Pero hasta aquí sólo tenemos borradores de trabajo que ya se han mejorado y que van a seguir revisándose. Por lo demás, el proceso de elaboración de las “Ponencias cero” revela una disposición a aprender y a incorporar ideas y coordenadas teóricas ausentes en los primeros textos. Hay motivos para esperar que del debate resulte un programa más acertado, mejor formulado, más acorde con la realidad. Ahora comienza una aventura en la que deberemos trabajar juntas, pensar juntas y elaborar juntas muchas personas procedentes de tradiciones y experiencias muy distintas. Las personas jóvenes pueden aprender. Pero las personas mayores también; y no sólo podemos, sino que debemos aprender poniendo en revisión supuestas evidencias del pasado que han resultado erróneas y hasta disparatadas. El debate que se inicia puede tener resultados prometedores si se hace desde el deseo de aclararse sinceramente y sin prejuicios, en un mundo difícil de comprender y que parece adentrarse en territorios peligrosos, con numerosas incertidumbres, en que nadie tiene la llave maestra que abre todas las puertas. Veremos si la diversidad y la aparente confusión se decantan hacia contenidos razonables y operativos capaces de transformar la realidad tal como es deseable. Dependerá del esfuerzo y la inteligencia de todas las personas participantes.

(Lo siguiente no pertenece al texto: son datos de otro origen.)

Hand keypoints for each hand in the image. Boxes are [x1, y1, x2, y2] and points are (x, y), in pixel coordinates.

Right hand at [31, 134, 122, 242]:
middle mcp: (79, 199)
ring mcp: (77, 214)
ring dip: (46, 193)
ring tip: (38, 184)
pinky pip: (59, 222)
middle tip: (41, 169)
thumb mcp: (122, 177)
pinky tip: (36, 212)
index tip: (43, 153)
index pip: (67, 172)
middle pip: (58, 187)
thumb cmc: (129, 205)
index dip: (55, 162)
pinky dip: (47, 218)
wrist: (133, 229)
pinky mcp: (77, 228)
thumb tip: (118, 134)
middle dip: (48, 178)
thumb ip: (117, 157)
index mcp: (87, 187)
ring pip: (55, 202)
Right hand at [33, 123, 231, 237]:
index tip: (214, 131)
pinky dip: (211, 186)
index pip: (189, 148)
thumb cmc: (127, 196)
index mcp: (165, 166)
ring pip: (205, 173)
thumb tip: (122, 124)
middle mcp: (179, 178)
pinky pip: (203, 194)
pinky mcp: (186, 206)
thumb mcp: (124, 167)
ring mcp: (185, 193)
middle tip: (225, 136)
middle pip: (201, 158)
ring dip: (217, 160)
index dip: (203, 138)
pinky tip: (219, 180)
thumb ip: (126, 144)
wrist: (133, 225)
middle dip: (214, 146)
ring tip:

Para terminar, me preocupa que los textos no reflejen las incertidumbres y los nubarrones que tenemos delante. La ilusión de estar construyendo una nueva herramienta para mejorar la sociedad invita al optimismo, con el riesgo del autoengaño. Creo que en el momento de crisis ecológica y energética que atravesamos, y que nos puede llevar a escenarios peligrosamente conflictivos –que además pueden diferir de aquellos a los que estamos acostumbrados—, es importante disponer de herramientas que ayuden a construir un nuevo bloque histórico, un bloque social, nacional-popular, articulado y consciente de sí mismo, capaz de reaccionar eficazmente mediante valores igualitarios y solidarios ante cualquier eventualidad, sea cuál sea, la hayamos previsto o no. Esto significa, creo, tener presencia en los sindicatos, en el movimiento vecinal, en todo el tejido asociativo, y dotarse de unos principios ético-políticos muy compartidos por todos nosotros, que nos proporcionen una identidad colectiva, plural pero moral y políticamente compacta. Objetivamente el 29 de enero de 2017 se ha puesto la primera piedra para construir este bloque. Pero creo que sería bueno asumirlo subjetivamente. Todos y todas los que compartimos los valores de igualdad, libertad y fraternidad y creemos que otro mundo es posible estamos invitados en Cataluña a participar en este proyecto estimulante para lograr que no se frustre y que se oriente en una buena dirección.